» **Task prompt**
Edit the listing below by replacing "pixels" with "px" wherever it appears, keeping everything else unchanged. Omit the pictures from your answer.

-- begin Material for the task --

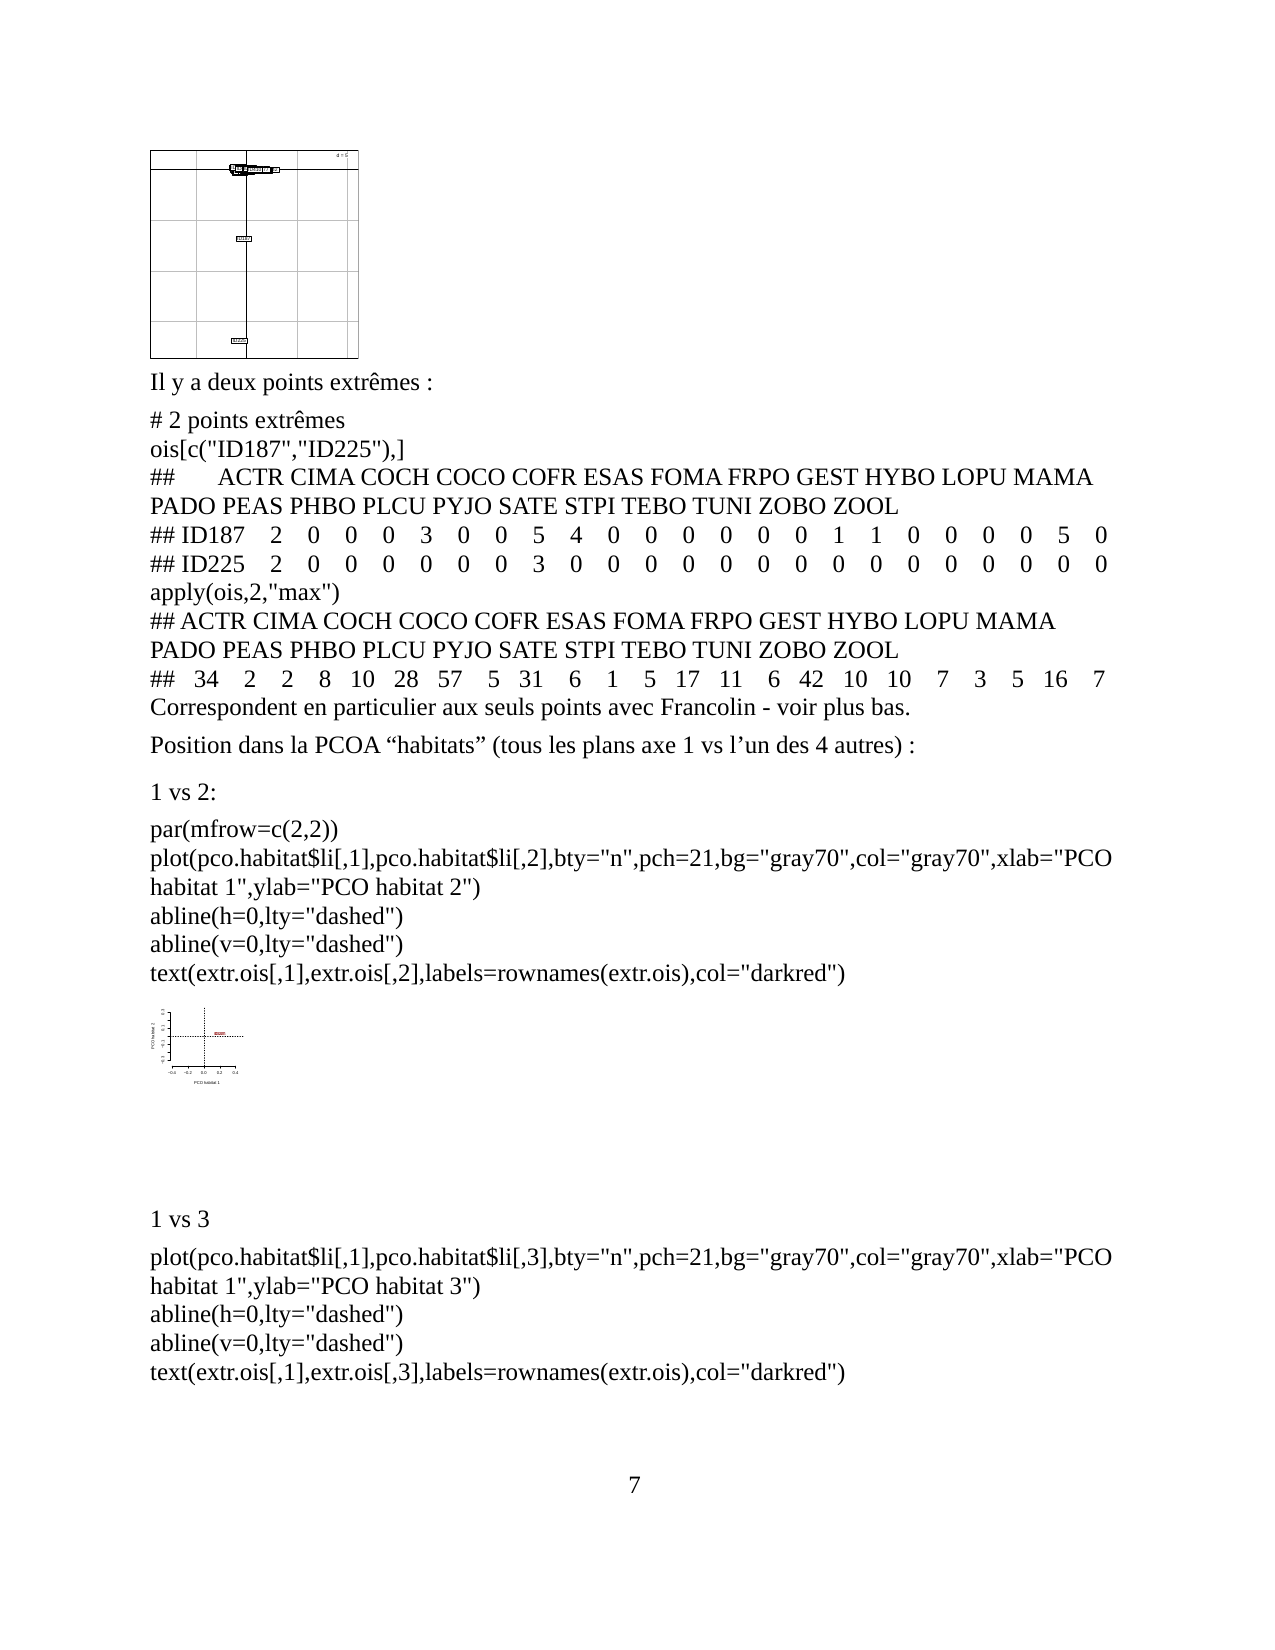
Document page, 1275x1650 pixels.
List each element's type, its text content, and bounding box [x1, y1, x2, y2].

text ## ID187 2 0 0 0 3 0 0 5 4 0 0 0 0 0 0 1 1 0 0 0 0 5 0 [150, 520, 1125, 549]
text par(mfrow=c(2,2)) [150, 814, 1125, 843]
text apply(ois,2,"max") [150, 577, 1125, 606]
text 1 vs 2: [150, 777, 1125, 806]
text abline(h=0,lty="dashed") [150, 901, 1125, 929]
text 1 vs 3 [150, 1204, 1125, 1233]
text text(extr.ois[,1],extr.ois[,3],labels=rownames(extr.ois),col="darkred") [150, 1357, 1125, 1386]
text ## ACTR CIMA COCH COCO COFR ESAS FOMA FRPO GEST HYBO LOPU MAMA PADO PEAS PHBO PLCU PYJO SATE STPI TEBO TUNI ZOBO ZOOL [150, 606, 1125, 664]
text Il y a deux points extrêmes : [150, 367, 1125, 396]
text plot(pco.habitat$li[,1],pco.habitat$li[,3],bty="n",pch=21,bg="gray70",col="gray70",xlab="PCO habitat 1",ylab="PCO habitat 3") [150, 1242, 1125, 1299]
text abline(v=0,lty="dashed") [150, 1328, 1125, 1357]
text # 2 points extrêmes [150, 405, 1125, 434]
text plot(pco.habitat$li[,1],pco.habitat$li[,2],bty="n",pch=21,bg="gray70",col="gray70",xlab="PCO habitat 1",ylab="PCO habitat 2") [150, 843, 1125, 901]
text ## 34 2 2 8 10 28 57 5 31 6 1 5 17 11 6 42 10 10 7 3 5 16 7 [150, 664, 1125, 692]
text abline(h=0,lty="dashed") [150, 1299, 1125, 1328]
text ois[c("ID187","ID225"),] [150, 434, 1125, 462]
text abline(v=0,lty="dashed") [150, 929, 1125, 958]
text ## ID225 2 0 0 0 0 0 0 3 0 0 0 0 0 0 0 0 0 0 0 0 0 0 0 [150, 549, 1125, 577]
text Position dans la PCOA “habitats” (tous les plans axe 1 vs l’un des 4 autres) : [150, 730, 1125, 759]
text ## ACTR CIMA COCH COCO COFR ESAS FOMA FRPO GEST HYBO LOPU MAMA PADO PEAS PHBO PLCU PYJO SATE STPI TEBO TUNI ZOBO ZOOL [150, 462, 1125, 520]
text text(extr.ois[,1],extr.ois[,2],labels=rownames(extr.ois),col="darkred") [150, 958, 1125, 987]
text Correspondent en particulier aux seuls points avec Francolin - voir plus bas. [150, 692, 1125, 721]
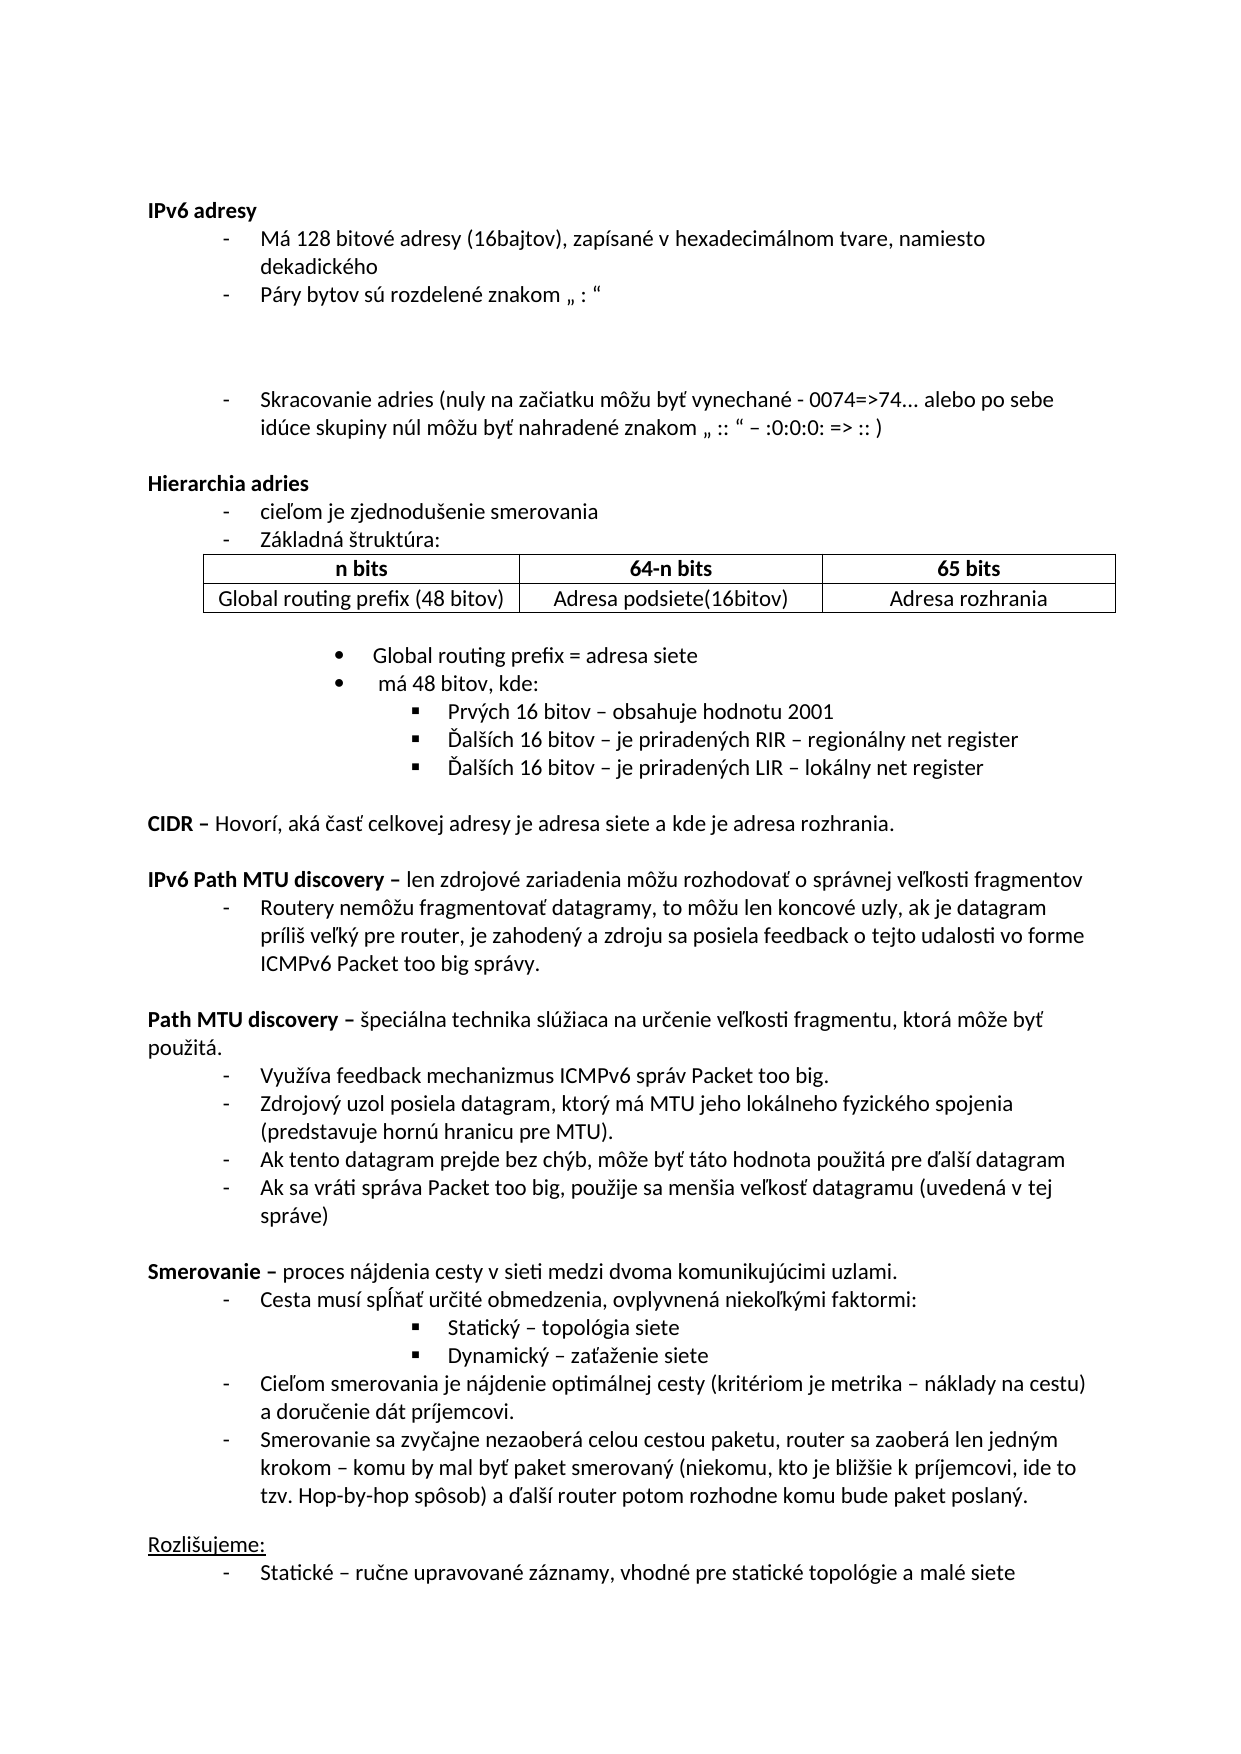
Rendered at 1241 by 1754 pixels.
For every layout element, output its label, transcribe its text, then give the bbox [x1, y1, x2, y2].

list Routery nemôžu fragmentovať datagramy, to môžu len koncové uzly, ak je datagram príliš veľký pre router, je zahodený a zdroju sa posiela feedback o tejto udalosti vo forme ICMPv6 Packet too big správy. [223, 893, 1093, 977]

-- end Material for the task --

» **Response to this task**
Document page, 1275x1650 px.
List each element's type, its text content, and bounding box [x1, y1, x2, y2].

text ## ID187 2 0 0 0 3 0 0 5 4 0 0 0 0 0 0 1 1 0 0 0 0 5 0 [150, 520, 1125, 549]
text par(mfrow=c(2,2)) [150, 814, 1125, 843]
text apply(ois,2,"max") [150, 577, 1125, 606]
text 1 vs 2: [150, 777, 1125, 806]
text abline(h=0,lty="dashed") [150, 901, 1125, 929]
text 1 vs 3 [150, 1204, 1125, 1233]
text text(extr.ois[,1],extr.ois[,3],labels=rownames(extr.ois),col="darkred") [150, 1357, 1125, 1386]
text ## ACTR CIMA COCH COCO COFR ESAS FOMA FRPO GEST HYBO LOPU MAMA PADO PEAS PHBO PLCU PYJO SATE STPI TEBO TUNI ZOBO ZOOL [150, 606, 1125, 664]
text Il y a deux points extrêmes : [150, 367, 1125, 396]
text plot(pco.habitat$li[,1],pco.habitat$li[,3],bty="n",pch=21,bg="gray70",col="gray70",xlab="PCO habitat 1",ylab="PCO habitat 3") [150, 1242, 1125, 1299]
text abline(v=0,lty="dashed") [150, 1328, 1125, 1357]
text # 2 points extrêmes [150, 405, 1125, 434]
text plot(pco.habitat$li[,1],pco.habitat$li[,2],bty="n",pch=21,bg="gray70",col="gray70",xlab="PCO habitat 1",ylab="PCO habitat 2") [150, 843, 1125, 901]
text ## 34 2 2 8 10 28 57 5 31 6 1 5 17 11 6 42 10 10 7 3 5 16 7 [150, 664, 1125, 692]
text abline(h=0,lty="dashed") [150, 1299, 1125, 1328]
text ois[c("ID187","ID225"),] [150, 434, 1125, 462]
text abline(v=0,lty="dashed") [150, 929, 1125, 958]
text ## ID225 2 0 0 0 0 0 0 3 0 0 0 0 0 0 0 0 0 0 0 0 0 0 0 [150, 549, 1125, 577]
text Position dans la PCOA “habitats” (tous les plans axe 1 vs l’un des 4 autres) : [150, 730, 1125, 759]
text ## ACTR CIMA COCH COCO COFR ESAS FOMA FRPO GEST HYBO LOPU MAMA PADO PEAS PHBO PLCU PYJO SATE STPI TEBO TUNI ZOBO ZOOL [150, 462, 1125, 520]
text text(extr.ois[,1],extr.ois[,2],labels=rownames(extr.ois),col="darkred") [150, 958, 1125, 987]
text Correspondent en particulier aux seuls points avec Francolin - voir plus bas. [150, 692, 1125, 721]
Rendered at 1241 by 1754 px.
For every layout element, output its label, transcribe its text, then give the bbox [x1, y1, x2, y2].

list Routery nemôžu fragmentovať datagramy, to môžu len koncové uzly, ak je datagram príliš veľký pre router, je zahodený a zdroju sa posiela feedback o tejto udalosti vo forme ICMPv6 Packet too big správy. [223, 893, 1093, 977]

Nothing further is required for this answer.